[[ DATA SHOWN open ]]
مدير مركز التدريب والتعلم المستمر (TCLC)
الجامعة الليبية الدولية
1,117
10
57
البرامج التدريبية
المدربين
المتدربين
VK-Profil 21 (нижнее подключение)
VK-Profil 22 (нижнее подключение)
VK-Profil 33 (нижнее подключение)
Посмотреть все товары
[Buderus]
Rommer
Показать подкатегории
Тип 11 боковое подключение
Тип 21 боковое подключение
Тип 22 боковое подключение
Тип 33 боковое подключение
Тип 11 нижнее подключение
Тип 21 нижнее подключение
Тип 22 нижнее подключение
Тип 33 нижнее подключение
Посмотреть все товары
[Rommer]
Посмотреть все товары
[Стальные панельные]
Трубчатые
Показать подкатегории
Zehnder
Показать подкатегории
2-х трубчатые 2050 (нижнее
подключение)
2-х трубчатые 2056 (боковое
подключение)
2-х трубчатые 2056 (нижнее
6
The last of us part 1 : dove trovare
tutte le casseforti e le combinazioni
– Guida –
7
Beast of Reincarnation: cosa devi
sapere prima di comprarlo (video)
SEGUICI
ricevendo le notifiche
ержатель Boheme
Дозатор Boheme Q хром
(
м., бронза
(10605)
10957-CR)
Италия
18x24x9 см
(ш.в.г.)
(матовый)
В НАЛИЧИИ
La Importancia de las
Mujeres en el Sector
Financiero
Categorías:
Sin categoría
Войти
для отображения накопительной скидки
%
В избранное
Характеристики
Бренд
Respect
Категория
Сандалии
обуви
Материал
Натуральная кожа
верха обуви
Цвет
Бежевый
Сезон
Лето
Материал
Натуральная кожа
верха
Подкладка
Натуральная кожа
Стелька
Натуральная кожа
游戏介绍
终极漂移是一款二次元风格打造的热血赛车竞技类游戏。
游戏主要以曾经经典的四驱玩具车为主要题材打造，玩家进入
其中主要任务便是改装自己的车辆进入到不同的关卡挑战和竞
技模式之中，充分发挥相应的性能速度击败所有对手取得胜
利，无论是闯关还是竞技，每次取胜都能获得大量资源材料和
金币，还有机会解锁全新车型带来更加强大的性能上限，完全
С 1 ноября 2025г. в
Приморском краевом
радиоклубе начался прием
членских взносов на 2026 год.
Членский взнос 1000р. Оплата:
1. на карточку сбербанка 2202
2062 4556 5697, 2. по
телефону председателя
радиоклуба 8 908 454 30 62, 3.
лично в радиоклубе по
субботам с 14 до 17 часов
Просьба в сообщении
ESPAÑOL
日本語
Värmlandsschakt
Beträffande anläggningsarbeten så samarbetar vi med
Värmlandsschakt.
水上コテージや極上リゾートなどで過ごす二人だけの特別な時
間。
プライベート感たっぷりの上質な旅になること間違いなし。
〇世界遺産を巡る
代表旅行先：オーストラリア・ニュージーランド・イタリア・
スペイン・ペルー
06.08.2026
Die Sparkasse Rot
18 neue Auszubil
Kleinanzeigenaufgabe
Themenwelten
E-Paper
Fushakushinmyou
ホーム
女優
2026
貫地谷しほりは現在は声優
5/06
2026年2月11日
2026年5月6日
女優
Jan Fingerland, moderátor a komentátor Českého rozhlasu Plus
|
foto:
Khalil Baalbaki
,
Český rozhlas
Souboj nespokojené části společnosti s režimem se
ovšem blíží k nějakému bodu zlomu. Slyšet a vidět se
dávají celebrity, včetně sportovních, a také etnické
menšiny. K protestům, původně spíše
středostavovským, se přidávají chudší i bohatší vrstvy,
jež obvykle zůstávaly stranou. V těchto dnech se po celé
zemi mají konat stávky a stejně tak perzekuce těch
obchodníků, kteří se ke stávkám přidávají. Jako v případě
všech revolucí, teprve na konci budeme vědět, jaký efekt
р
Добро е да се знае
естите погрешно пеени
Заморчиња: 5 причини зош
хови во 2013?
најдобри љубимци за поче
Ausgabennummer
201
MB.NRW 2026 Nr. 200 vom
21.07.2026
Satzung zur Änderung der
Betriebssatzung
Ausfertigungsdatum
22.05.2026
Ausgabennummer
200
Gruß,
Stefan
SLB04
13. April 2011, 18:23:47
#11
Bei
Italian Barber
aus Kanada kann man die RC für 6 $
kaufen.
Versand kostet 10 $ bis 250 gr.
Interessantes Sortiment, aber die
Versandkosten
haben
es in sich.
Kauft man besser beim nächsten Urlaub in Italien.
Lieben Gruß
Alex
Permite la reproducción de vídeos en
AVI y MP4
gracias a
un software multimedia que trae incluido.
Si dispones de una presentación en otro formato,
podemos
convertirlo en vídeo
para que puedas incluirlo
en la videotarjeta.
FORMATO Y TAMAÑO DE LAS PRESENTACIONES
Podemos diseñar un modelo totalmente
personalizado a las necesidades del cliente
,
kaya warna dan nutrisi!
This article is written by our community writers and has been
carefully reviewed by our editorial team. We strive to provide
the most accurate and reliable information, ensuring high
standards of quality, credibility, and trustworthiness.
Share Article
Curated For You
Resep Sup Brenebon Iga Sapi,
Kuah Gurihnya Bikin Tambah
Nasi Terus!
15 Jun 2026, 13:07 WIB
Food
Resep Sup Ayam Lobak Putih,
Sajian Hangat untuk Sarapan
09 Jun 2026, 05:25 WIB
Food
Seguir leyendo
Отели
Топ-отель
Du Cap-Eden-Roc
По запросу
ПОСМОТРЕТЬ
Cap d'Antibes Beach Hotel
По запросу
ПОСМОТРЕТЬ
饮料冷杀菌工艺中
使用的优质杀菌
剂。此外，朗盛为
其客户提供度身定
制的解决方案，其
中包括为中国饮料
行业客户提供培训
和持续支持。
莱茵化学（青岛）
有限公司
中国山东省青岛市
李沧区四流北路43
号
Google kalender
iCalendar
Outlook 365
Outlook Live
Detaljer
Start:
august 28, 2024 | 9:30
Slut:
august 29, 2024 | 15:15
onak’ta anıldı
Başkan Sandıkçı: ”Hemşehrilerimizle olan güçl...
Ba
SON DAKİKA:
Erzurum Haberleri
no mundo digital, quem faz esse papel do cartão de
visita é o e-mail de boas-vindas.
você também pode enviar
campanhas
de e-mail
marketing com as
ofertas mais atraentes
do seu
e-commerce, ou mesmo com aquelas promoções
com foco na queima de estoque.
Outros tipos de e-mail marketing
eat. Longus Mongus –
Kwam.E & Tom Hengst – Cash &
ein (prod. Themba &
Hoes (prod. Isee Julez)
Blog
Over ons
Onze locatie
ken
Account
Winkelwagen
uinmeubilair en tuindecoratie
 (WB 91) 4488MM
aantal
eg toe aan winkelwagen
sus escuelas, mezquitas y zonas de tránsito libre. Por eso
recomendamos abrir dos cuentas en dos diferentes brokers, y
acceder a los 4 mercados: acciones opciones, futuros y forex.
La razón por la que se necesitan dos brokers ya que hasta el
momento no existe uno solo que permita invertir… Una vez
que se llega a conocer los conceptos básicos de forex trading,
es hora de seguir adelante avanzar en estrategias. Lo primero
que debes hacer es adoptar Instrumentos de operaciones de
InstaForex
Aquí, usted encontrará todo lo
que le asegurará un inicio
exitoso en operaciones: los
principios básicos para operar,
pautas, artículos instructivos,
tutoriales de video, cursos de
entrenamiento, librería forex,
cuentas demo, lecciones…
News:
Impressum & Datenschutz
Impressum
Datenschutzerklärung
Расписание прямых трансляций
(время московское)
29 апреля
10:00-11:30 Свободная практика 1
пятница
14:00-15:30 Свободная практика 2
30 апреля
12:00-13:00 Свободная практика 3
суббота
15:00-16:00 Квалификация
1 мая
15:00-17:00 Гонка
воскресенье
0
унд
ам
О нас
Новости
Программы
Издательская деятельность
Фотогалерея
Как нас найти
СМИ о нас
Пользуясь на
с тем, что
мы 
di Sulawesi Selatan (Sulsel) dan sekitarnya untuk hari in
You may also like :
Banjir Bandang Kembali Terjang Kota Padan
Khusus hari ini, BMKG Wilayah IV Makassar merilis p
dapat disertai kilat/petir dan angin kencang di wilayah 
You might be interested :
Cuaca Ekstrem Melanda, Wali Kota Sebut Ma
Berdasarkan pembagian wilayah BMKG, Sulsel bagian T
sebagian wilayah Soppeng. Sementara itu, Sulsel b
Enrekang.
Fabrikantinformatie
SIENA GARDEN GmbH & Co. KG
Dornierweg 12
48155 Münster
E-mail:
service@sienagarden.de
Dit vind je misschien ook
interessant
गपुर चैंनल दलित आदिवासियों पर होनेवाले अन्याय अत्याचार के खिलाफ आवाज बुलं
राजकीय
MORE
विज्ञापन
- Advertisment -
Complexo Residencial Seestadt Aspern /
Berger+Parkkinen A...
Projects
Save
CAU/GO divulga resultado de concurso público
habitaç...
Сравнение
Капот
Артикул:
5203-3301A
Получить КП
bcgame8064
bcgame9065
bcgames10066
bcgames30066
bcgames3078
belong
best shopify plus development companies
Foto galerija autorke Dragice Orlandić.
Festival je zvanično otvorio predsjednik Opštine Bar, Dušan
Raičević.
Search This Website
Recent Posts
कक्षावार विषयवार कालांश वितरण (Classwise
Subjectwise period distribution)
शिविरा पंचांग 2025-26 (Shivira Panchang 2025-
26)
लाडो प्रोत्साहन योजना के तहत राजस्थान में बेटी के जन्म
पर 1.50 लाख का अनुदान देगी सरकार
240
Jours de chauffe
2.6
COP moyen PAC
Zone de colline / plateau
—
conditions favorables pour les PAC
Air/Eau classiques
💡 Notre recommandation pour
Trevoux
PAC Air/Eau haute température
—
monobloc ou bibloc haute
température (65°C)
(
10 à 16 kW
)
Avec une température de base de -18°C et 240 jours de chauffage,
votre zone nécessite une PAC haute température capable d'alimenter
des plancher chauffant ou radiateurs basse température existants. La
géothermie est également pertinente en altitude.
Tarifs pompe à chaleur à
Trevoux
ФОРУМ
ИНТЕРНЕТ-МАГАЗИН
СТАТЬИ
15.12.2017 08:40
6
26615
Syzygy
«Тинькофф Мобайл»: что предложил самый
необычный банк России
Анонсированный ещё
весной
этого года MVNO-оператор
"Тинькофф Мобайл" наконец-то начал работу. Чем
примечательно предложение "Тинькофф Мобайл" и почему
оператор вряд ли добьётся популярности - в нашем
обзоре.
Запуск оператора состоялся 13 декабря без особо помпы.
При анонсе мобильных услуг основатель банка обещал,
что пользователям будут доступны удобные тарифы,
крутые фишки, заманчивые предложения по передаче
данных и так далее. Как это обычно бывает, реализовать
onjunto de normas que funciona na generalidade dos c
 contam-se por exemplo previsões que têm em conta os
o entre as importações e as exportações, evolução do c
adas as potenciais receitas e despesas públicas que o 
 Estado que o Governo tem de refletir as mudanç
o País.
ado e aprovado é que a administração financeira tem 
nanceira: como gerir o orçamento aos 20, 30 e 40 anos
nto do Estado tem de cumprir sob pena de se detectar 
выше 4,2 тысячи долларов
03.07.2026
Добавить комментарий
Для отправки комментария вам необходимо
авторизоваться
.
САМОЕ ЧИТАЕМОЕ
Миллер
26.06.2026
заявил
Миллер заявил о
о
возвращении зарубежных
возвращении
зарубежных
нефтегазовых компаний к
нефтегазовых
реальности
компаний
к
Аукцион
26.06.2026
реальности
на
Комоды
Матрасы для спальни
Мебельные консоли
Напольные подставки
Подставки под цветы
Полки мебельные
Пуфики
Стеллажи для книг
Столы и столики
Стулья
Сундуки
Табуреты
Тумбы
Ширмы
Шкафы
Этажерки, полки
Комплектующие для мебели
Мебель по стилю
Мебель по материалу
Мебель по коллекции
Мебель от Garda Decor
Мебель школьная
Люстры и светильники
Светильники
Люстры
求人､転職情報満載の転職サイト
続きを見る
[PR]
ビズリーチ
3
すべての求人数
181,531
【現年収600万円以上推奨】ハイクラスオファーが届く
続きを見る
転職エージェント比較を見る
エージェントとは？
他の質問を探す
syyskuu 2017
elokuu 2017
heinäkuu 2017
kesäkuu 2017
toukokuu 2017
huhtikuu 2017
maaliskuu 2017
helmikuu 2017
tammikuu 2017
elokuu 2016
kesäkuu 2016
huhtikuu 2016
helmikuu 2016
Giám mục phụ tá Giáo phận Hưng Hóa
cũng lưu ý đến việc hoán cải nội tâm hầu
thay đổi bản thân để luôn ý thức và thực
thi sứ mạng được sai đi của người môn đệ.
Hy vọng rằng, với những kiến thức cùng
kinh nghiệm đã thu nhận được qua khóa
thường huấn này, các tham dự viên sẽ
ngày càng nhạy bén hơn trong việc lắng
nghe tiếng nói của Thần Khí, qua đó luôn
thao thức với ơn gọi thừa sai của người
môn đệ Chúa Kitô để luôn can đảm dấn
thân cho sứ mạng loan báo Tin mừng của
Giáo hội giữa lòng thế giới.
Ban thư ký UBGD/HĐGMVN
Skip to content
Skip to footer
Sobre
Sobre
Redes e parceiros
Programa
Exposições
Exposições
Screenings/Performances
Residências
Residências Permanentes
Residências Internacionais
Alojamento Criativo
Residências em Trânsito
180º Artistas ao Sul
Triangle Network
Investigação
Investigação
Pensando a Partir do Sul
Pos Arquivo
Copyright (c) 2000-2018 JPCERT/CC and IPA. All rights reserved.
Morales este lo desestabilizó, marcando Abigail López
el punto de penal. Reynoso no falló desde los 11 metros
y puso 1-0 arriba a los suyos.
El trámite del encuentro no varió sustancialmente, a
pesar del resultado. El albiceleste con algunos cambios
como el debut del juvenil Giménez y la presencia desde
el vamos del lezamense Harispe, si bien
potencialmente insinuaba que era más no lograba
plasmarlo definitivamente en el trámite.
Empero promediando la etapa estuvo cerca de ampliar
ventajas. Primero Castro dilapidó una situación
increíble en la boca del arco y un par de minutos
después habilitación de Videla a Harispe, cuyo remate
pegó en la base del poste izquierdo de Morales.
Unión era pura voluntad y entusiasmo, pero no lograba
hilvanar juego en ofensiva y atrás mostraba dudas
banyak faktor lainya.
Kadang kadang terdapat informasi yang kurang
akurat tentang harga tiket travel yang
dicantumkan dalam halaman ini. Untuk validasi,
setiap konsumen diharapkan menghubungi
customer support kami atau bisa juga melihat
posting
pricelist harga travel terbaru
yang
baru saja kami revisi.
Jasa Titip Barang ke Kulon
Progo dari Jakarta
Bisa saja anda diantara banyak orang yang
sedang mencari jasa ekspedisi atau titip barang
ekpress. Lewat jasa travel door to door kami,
[[ DATA SHOWN closed ]]
• **TASK**
Scan the entries above for the line containing "Тип 33 нижнее подключение", and copy it and all lines after it exactly, down to and including the line containing "Värmlandsschakt.".

• **RESPONSE**
Тип 33 нижнее подключение
Посмотреть все товары
[Rommer]
Посмотреть все товары
[Стальные панельные]
Трубчатые
Показать подкатегории
Zehnder
Показать подкатегории
2-х трубчатые 2050 (нижнее
подключение)
2-х трубчатые 2056 (боковое
подключение)
2-х трубчатые 2056 (нижнее
6
The last of us part 1 : dove trovare
tutte le casseforti e le combinazioni
– Guida –
7
Beast of Reincarnation: cosa devi
sapere prima di comprarlo (video)
SEGUICI
ricevendo le notifiche
ержатель Boheme
Дозатор Boheme Q хром
(
м., бронза
(10605)
10957-CR)
Италия
18x24x9 см
(ш.в.г.)
(матовый)
В НАЛИЧИИ
La Importancia de las
Mujeres en el Sector
Financiero
Categorías:
Sin categoría
Войти
для отображения накопительной скидки
%
В избранное
Характеристики
Бренд
Respect
Категория
Сандалии
обуви
Материал
Натуральная кожа
верха обуви
Цвет
Бежевый
Сезон
Лето
Материал
Натуральная кожа
верха
Подкладка
Натуральная кожа
Стелька
Натуральная кожа
游戏介绍
终极漂移是一款二次元风格打造的热血赛车竞技类游戏。
游戏主要以曾经经典的四驱玩具车为主要题材打造，玩家进入
其中主要任务便是改装自己的车辆进入到不同的关卡挑战和竞
技模式之中，充分发挥相应的性能速度击败所有对手取得胜
利，无论是闯关还是竞技，每次取胜都能获得大量资源材料和
金币，还有机会解锁全新车型带来更加强大的性能上限，完全
С 1 ноября 2025г. в
Приморском краевом
радиоклубе начался прием
членских взносов на 2026 год.
Членский взнос 1000р. Оплата:
1. на карточку сбербанка 2202
2062 4556 5697, 2. по
телефону председателя
радиоклуба 8 908 454 30 62, 3.
лично в радиоклубе по
субботам с 14 до 17 часов
Просьба в сообщении
ESPAÑOL
日本語
Värmlandsschakt
Beträffande anläggningsarbeten så samarbetar vi med
Värmlandsschakt.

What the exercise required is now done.